#### Text passage
1 Introduction

Computer vision (CV) has become a hot research direction in recent years because of the advance of both related theories and computer hardware. There are many research areas in CV, such as the biometrics technology including fingerprint recognition, palm print recognition, face recognition etc. [3, 9, 24]. Among them, face recognition has received much attention in both academia and industry [2, 15]. As we know, many external factors affect the actual recognition rate [5, 16]. The eyeglass is a common problem in face recognition [8]. Suppose the user wears a pair of eyeglasses when he registers in a face recognition system, he may fail to pass the system when he doesn’t wear eyeglasses in the recognition stage. In order to reduce the negative impact caused by eyeglasses, some algorithms have been proposed in the past.

Extracting more robust facial features is one of the most effective approaches to reduce the negative influence of eyeglasses. Martinez [11] proposed to extract the local facial features to solve the occlusion problem of face recognition. He divided a face into k blocks and calculated the feature for each block. After comparing the training set and testing set, he obtained the probability of occlusion for each block. These probability values were used to adjust the weight of each block when they use Mahalanobis distances in the recognition stage. Zhang et al. [23] proposed a Local Gabor Binary Pattern Histogram Sequence (LGBPHS) method to address the occlusion problems of face recognition. They applied Gabor filters and local binary pattern (LBP) operators [1, 13, 14] to a face image to extract the local facial features for face recognition. Yi et al. [19] performed the sparse representation based classification method on the extracted local features for face recognition. Liu et.al. [10] proposed a novel ununiformed division strategy based on the LGBPHS method [23]. Experimental results in those papers all prove the effectiveness of the local features for eyeglass-face recognition.

In this paper, we try to solve the eyeglass-face recognition problem by extracting robust facial features [4, 21]. The new feature extraction method can show outstanding performance in resisting the trouble caused by eyeglasses in a face. Firstly, we normalize the face image and extract its local facial features. We use non-uniform division strategy proposed in [10] to segment a face into several non-overlapping blocks with different sizes. For each block, Gabor filters with different scales and orientations are utilized to obtain multiple Gabor Magnitude Pictures (GMPs) [18, 23]. Then we compute the histogram for each GMP and concatenate these histograms as the local facial features for each facial block. In this way, we can obtain the local facial features of each face image by integrating all histograms of these blocks. Secondly, we use the 2D-DFT method to extract the global facial features. After transforming the face image into the frequency domain via the 2D-DFT transformation, we can obtain the real component and imaginary component of a face image. In this work, we only exploit the low frequency coefficients as the global facial features since they are the intrinsic global image information [20]. Finally, the extracted local and global facial features are combined via an adaptive weighted fusion approach for face recognition.

#### Collected data
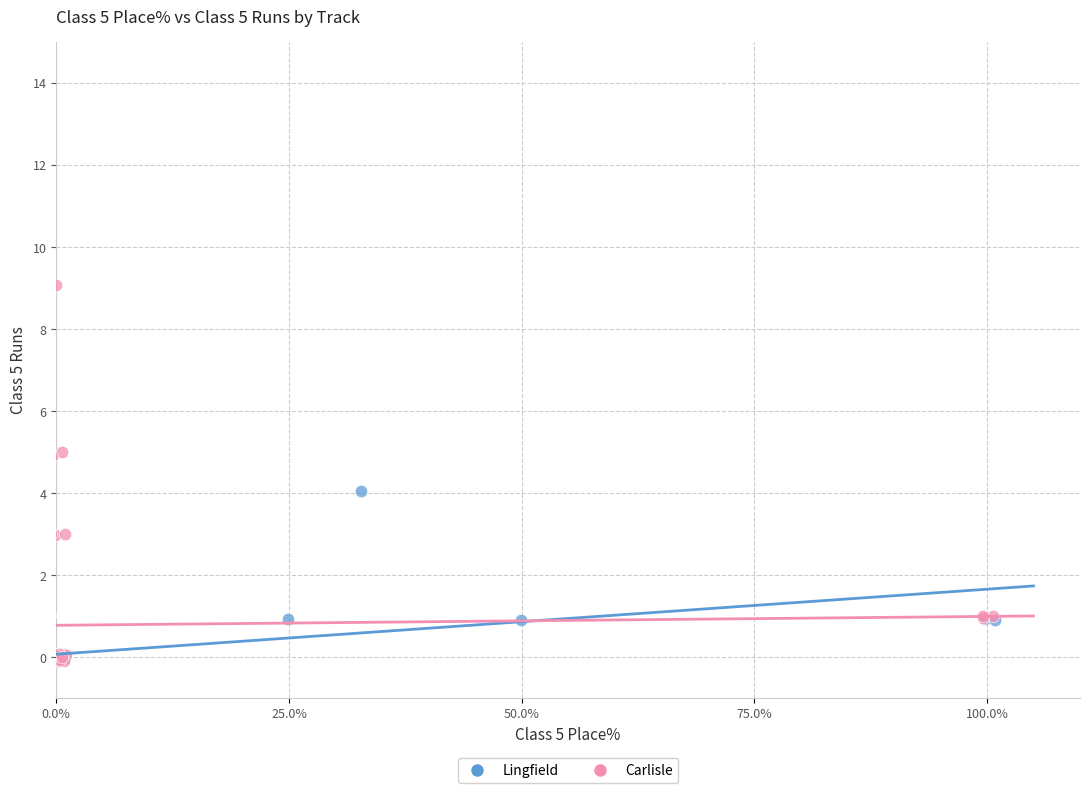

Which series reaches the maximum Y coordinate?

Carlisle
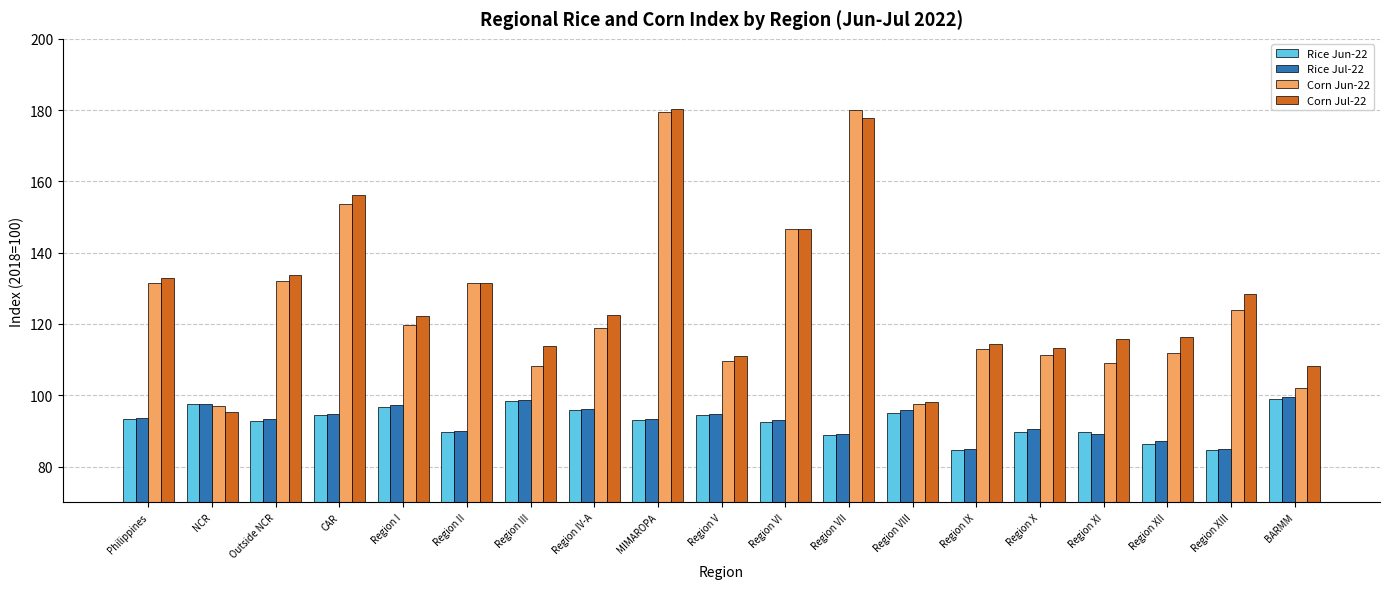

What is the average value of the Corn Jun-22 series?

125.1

#### Exercises to complete
• a. List the researchers whom the introduction on eyeglass-face recognition names as proposing earlier methods.
• b. In the introduction on eyeglass-face recognition, what method extracts the global facial features?
• c. Write a continuation of the introduction on eyeglass-face recognition, starting after its final sentence.

#### Your written answers
• a. Martinez, Zhang et al., Yi et al., Liu et al.

• b. The 2D-DFT method.

• c.
The remainder of this paper is organized as follows: Sect. 2 introduce a brief review of the local facial feature extraction method. The details of our proposed method are described in Sect. 3. Section 4 presents the experimental evaluations. The conclusion and discussion of this paper are offered in Sect. 5.

2 A Brief Review of Local Facial Feature Extraction Method

2.1 Facial Feature Extraction Using the LGBPHS Method

The eyeglasses can be viewed as occlusion of the face. Many excellent algorithms have been proposed and achieved a good performance in solving occlusion problems of face recognition. LGBPHS is one of the representative methods. It simultaneously combines the advantages of Gabor filters and LBP operators [22]. Gabor filters have powerful ability in obtaining robust and discriminative local features. LBP is a typical visual descriptor and has been widely used in computer vision owing to its effectiveness in extracting the texture information of an image. The LGBPHS method uses Gabor filters to perform convolution operation on a normalized face image and gets plenty of GMPs in the first step. Then it uses the LBP operator to extract the LBP feature maps base on the obtained GMPs. In the second step, it divides these LBP feature maps uniformly and obtains the statistical histogram information of all blocks. Finally, it concatenates these feature histograms of all blocks into a feature histogram sequence as the final extracted local features. Experimental results show that this method is efficient for general occlusion problems.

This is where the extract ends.